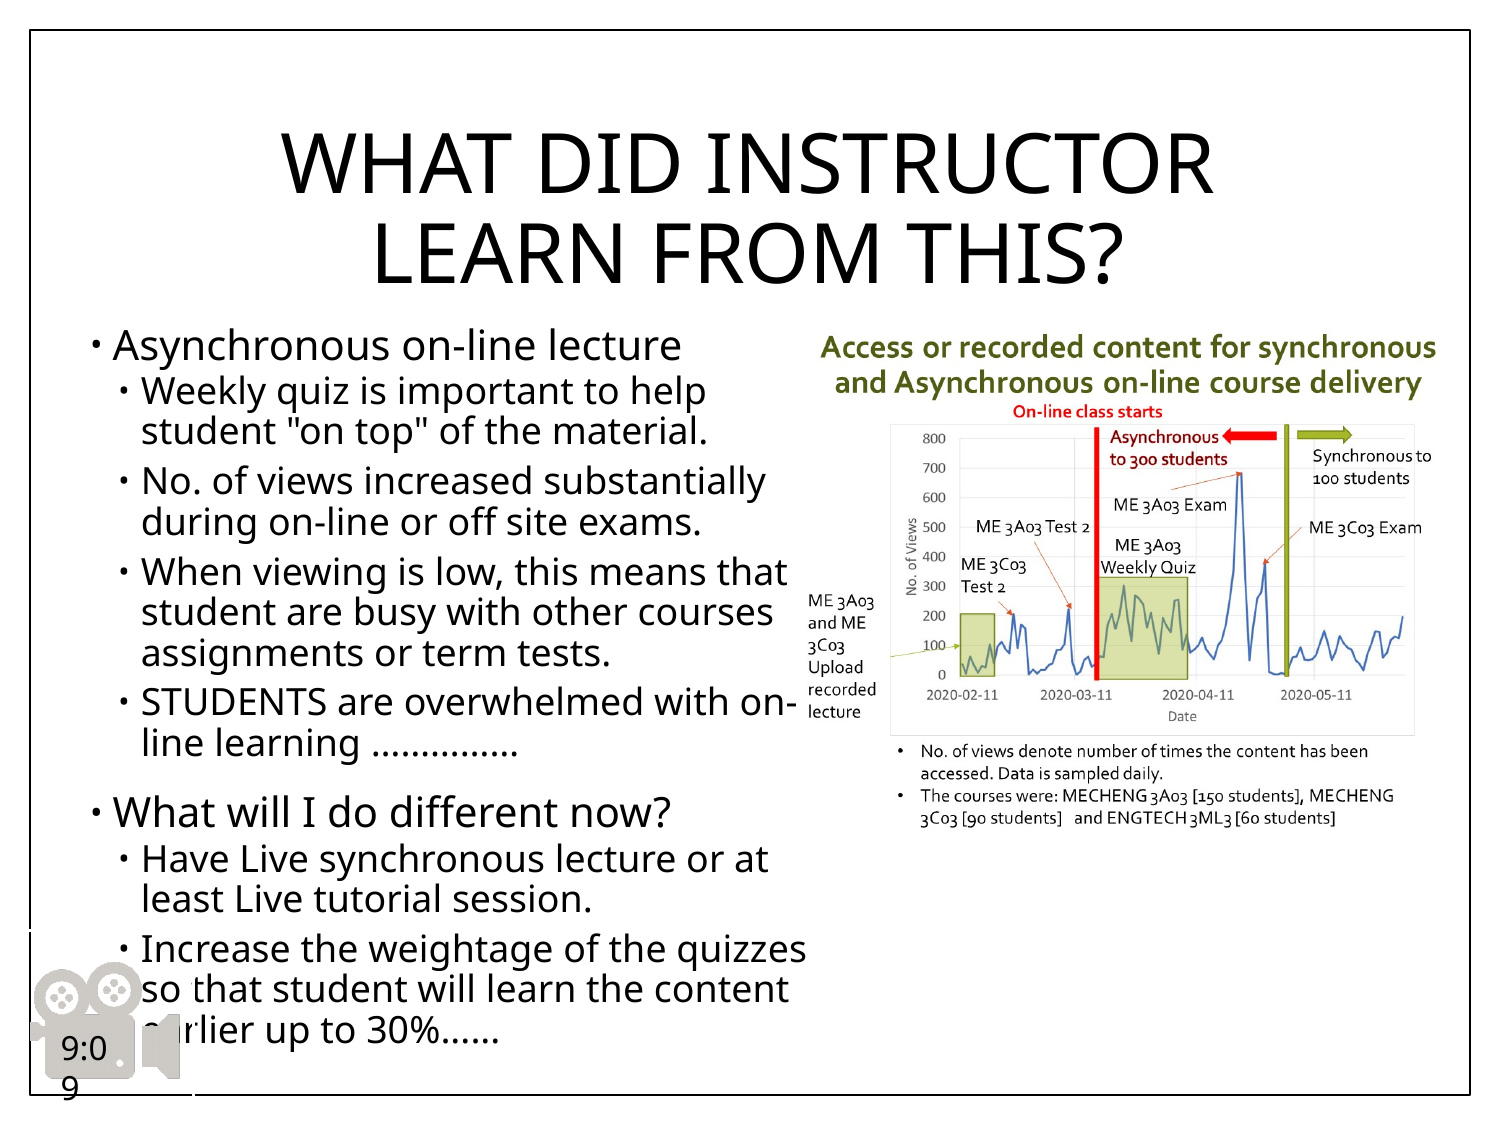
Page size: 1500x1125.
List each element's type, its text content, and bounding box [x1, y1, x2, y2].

list Asynchronous on-line lecture Weekly quiz is important to help student "on top" of the material. No. of views increased substantially during on-line or off site exams. When viewing is low, this means that student are busy with other courses assignments or term tests. STUDENTS are overwhelmed with on-line learning …………… What will I do different now? Have Live synchronous lecture or at least Live tutorial session. Increase the weightage of the quizzes so that student will learn the content earlier up to 30%...... [69, 316, 827, 1067]
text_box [15, 930, 195, 1110]
title WHAT DID INSTRUCTOR LEARN FROM THIS? [140, 99, 1356, 316]
picture [796, 316, 1466, 840]
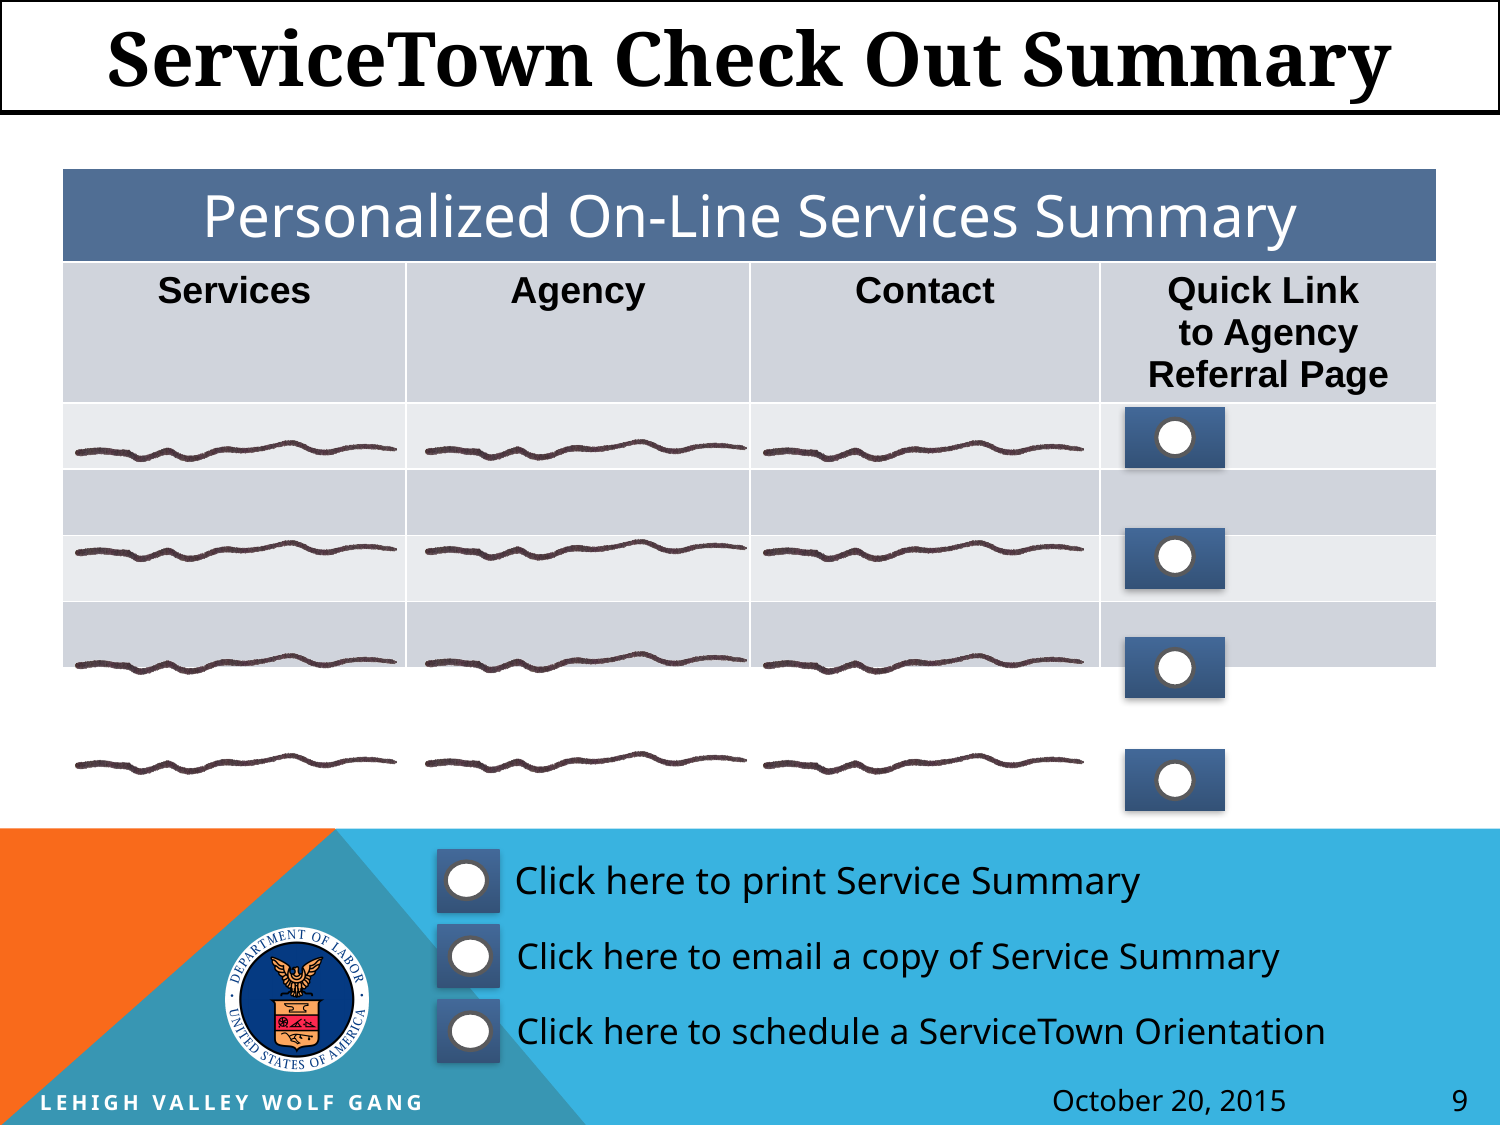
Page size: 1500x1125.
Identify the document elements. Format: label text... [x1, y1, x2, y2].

table_cell [751, 470, 1099, 535]
picture [74, 437, 401, 476]
table_cell Contact [751, 263, 1099, 402]
text_box October 20, 2015 9 [1037, 1074, 1490, 1125]
table_cell Services [63, 263, 405, 402]
text_box [1154, 535, 1196, 578]
table_cell Agency [407, 263, 749, 402]
picture [762, 437, 1088, 476]
text_box [437, 849, 500, 913]
title ServiceTown Check Out Summary [0, 0, 1500, 113]
table_cell [407, 404, 749, 468]
text_box [437, 924, 500, 988]
text_box [1154, 416, 1196, 459]
table_cell [63, 404, 405, 468]
picture [74, 537, 401, 576]
table_cell [751, 404, 1099, 468]
picture [762, 649, 1088, 688]
footer Lehigh Valley Wolf Gang [24, 1080, 475, 1125]
picture [762, 749, 1088, 788]
picture [762, 537, 1088, 576]
picture [74, 649, 401, 688]
table_cell [407, 602, 749, 667]
text_box [447, 935, 494, 978]
text_box [443, 859, 490, 902]
table_cell [63, 536, 405, 601]
text_box Click here to email a copy of Service Summary [504, 926, 1446, 985]
picture [74, 749, 401, 788]
picture [224, 927, 369, 1072]
text_box [1154, 759, 1196, 802]
text_box [1125, 749, 1225, 811]
table_cell [751, 536, 1099, 601]
table_cell [407, 536, 749, 601]
table_cell [1101, 536, 1436, 601]
text_box [437, 999, 500, 1063]
text_box [1125, 407, 1225, 468]
text_box [447, 1010, 494, 1053]
table_cell [1101, 602, 1436, 667]
text_box [1125, 528, 1225, 589]
table_cell [1101, 470, 1436, 535]
text_box Click here to schedule a ServiceTown Orientation [504, 1001, 1500, 1060]
table_cell [407, 470, 749, 535]
picture [424, 748, 751, 787]
text_box Click here to print Service Summary [502, 849, 1371, 910]
picture [424, 535, 751, 574]
table_cell [751, 602, 1099, 667]
text_box [1125, 637, 1225, 698]
table_cell [63, 470, 405, 535]
table_header Personalized On-Line Services Summary [63, 169, 1436, 261]
table_cell [1101, 404, 1436, 468]
picture [424, 435, 751, 474]
table_cell [63, 602, 405, 667]
picture [424, 648, 751, 687]
table_cell Quick Link to Agency Referral Page [1101, 263, 1436, 402]
text_box [1154, 646, 1196, 689]
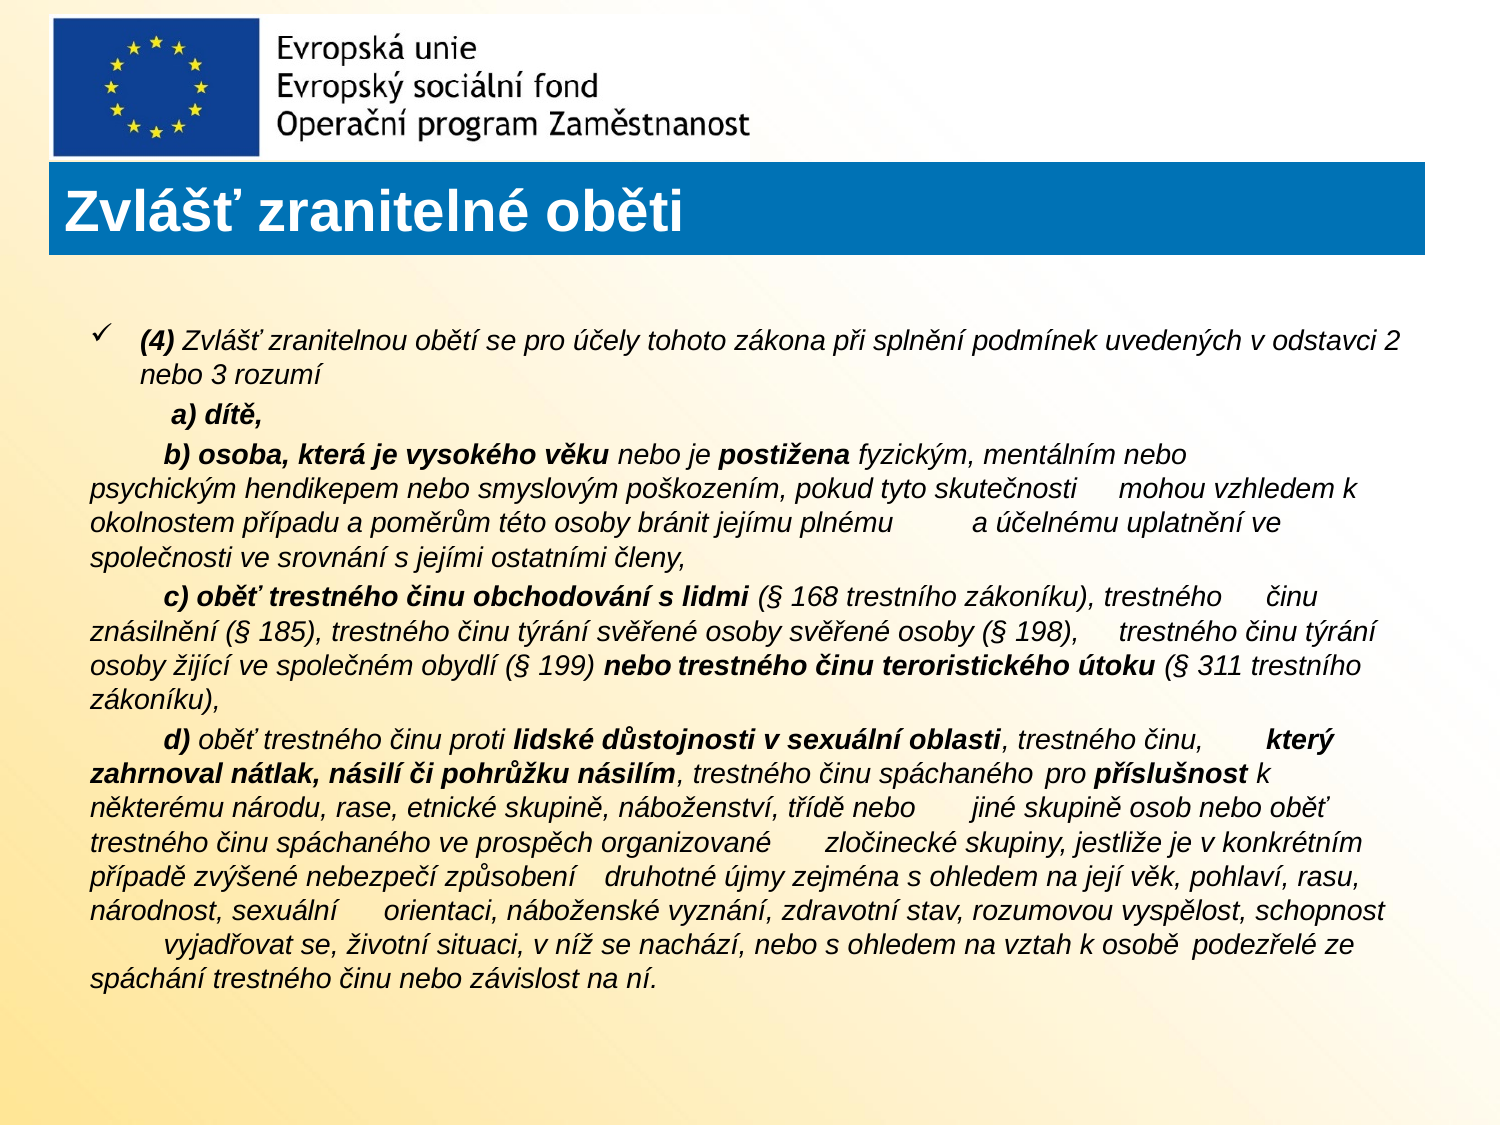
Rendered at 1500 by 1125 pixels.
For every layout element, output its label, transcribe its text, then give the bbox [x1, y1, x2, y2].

picture [0, 0, 1500, 1125]
list (4) Zvlášť zranitelnou obětí se pro účely tohoto zákona při splnění podmínek uvedených v odstavci 2 nebo 3 rozumí a) dítě, b) osoba, která je vysokého věku nebo je postižena fyzickým, mentálním nebo psychickým hendikepem nebo smyslovým poškozením, pokud tyto skutečnosti mohou vzhledem k okolnostem případu a poměrům této osoby bránit jejímu plnému a účelnému uplatnění ve společnosti ve srovnání s jejími ostatními členy, c) oběť trestného činu obchodování s lidmi (§ 168 trestního zákoníku), trestného činu znásilnění (§ 185), trestného činu týrání svěřené osoby svěřené osoby (§ 198), trestného činu týrání osoby žijící ve společném obydlí (§ 199) nebo trestného činu teroristického útoku (§ 311 trestního zákoníku), d) oběť trestného činu proti lidské důstojnosti v sexuální oblasti, trestného činu, který zahrnoval nátlak, násilí či pohrůžku násilím, trestného činu spáchaného pro příslušnost k některému národu, rase, etnické skupině, náboženství, třídě nebo jiné skupině osob nebo oběť trestného činu spáchaného ve prospěch organizované zločinecké skupiny, jestliže je v konkrétním případě zvýšené nebezpečí způsobení druhotné újmy zejména s ohledem na její věk, pohlaví, rasu, národnost, sexuální orientaci, náboženské vyznání, zdravotní stav, rozumovou vyspělost, schopnost vyjadřovat se, životní situaci, v níž se nachází, nebo s ohledem na vztah k osobě podezřelé ze spáchání trestného činu nebo závislost na ní. [75, 314, 1425, 1005]
title Zvlášť zranitelné oběti [49, 162, 1425, 255]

▶ WORK REQUEST:
The answer must be the listing above, restated word for word, with no images in it.

▶ WRITTEN RESPONSE:
Page size: 1500x1125.
List each element's type, its text content, and bounding box [x1, y1, x2, y2].

list Asynchronous on-line lecture Weekly quiz is important to help student "on top" of the material. No. of views increased substantially during on-line or off site exams. When viewing is low, this means that student are busy with other courses assignments or term tests. STUDENTS are overwhelmed with on-line learning …………… What will I do different now? Have Live synchronous lecture or at least Live tutorial session. Increase the weightage of the quizzes so that student will learn the content earlier up to 30%...... [69, 316, 827, 1067]
text_box [15, 930, 195, 1110]
title WHAT DID INSTRUCTOR LEARN FROM THIS? [140, 99, 1356, 316]
picture [796, 316, 1466, 840]
Page size: 1500x1125.
Identify the document elements. Format: label text... [x1, y1, x2, y2].

table_cell [751, 470, 1099, 535]
picture [74, 437, 401, 476]
table_cell Contact [751, 263, 1099, 402]
text_box October 20, 2015 9 [1037, 1074, 1490, 1125]
table_cell Services [63, 263, 405, 402]
text_box [1154, 535, 1196, 578]
table_cell Agency [407, 263, 749, 402]
picture [762, 437, 1088, 476]
text_box [437, 849, 500, 913]
title ServiceTown Check Out Summary [0, 0, 1500, 113]
table_cell [407, 404, 749, 468]
text_box [437, 924, 500, 988]
text_box [1154, 416, 1196, 459]
table_cell [63, 404, 405, 468]
picture [74, 537, 401, 576]
table_cell [751, 404, 1099, 468]
picture [762, 649, 1088, 688]
footer Lehigh Valley Wolf Gang [24, 1080, 475, 1125]
picture [762, 749, 1088, 788]
picture [762, 537, 1088, 576]
picture [74, 649, 401, 688]
table_cell [407, 602, 749, 667]
text_box [447, 935, 494, 978]
text_box [443, 859, 490, 902]
table_cell [63, 536, 405, 601]
text_box Click here to email a copy of Service Summary [504, 926, 1446, 985]
picture [74, 749, 401, 788]
picture [224, 927, 369, 1072]
text_box [1154, 759, 1196, 802]
text_box [1125, 749, 1225, 811]
table_cell [751, 536, 1099, 601]
table_cell [407, 536, 749, 601]
table_cell [1101, 536, 1436, 601]
text_box [437, 999, 500, 1063]
text_box [1125, 407, 1225, 468]
text_box [447, 1010, 494, 1053]
table_cell [1101, 602, 1436, 667]
text_box [1125, 528, 1225, 589]
table_cell [1101, 470, 1436, 535]
text_box Click here to schedule a ServiceTown Orientation [504, 1001, 1500, 1060]
table_cell [407, 470, 749, 535]
picture [424, 748, 751, 787]
text_box Click here to print Service Summary [502, 849, 1371, 910]
picture [424, 535, 751, 574]
table_cell [751, 602, 1099, 667]
text_box [1125, 637, 1225, 698]
table_cell [63, 470, 405, 535]
table_header Personalized On-Line Services Summary [63, 169, 1436, 261]
table_cell [1101, 404, 1436, 468]
picture [424, 435, 751, 474]
table_cell [63, 602, 405, 667]
picture [424, 648, 751, 687]
table_cell Quick Link to Agency Referral Page [1101, 263, 1436, 402]
text_box [1154, 646, 1196, 689]
Rendered at 1500 by 1125 pixels.
For every layout element, output its label, transcribe its text, then give the bbox [x1, y1, x2, y2].

picture [0, 0, 1500, 1125]
list (4) Zvlášť zranitelnou obětí se pro účely tohoto zákona při splnění podmínek uvedených v odstavci 2 nebo 3 rozumí a) dítě, b) osoba, která je vysokého věku nebo je postižena fyzickým, mentálním nebo psychickým hendikepem nebo smyslovým poškozením, pokud tyto skutečnosti mohou vzhledem k okolnostem případu a poměrům této osoby bránit jejímu plnému a účelnému uplatnění ve společnosti ve srovnání s jejími ostatními členy, c) oběť trestného činu obchodování s lidmi (§ 168 trestního zákoníku), trestného činu znásilnění (§ 185), trestného činu týrání svěřené osoby svěřené osoby (§ 198), trestného činu týrání osoby žijící ve společném obydlí (§ 199) nebo trestného činu teroristického útoku (§ 311 trestního zákoníku), d) oběť trestného činu proti lidské důstojnosti v sexuální oblasti, trestného činu, který zahrnoval nátlak, násilí či pohrůžku násilím, trestného činu spáchaného pro příslušnost k některému národu, rase, etnické skupině, náboženství, třídě nebo jiné skupině osob nebo oběť trestného činu spáchaného ve prospěch organizované zločinecké skupiny, jestliže je v konkrétním případě zvýšené nebezpečí způsobení druhotné újmy zejména s ohledem na její věk, pohlaví, rasu, národnost, sexuální orientaci, náboženské vyznání, zdravotní stav, rozumovou vyspělost, schopnost vyjadřovat se, životní situaci, v níž se nachází, nebo s ohledem na vztah k osobě podezřelé ze spáchání trestného činu nebo závislost na ní. [75, 314, 1425, 1005]
title Zvlášť zranitelné oběti [49, 162, 1425, 255]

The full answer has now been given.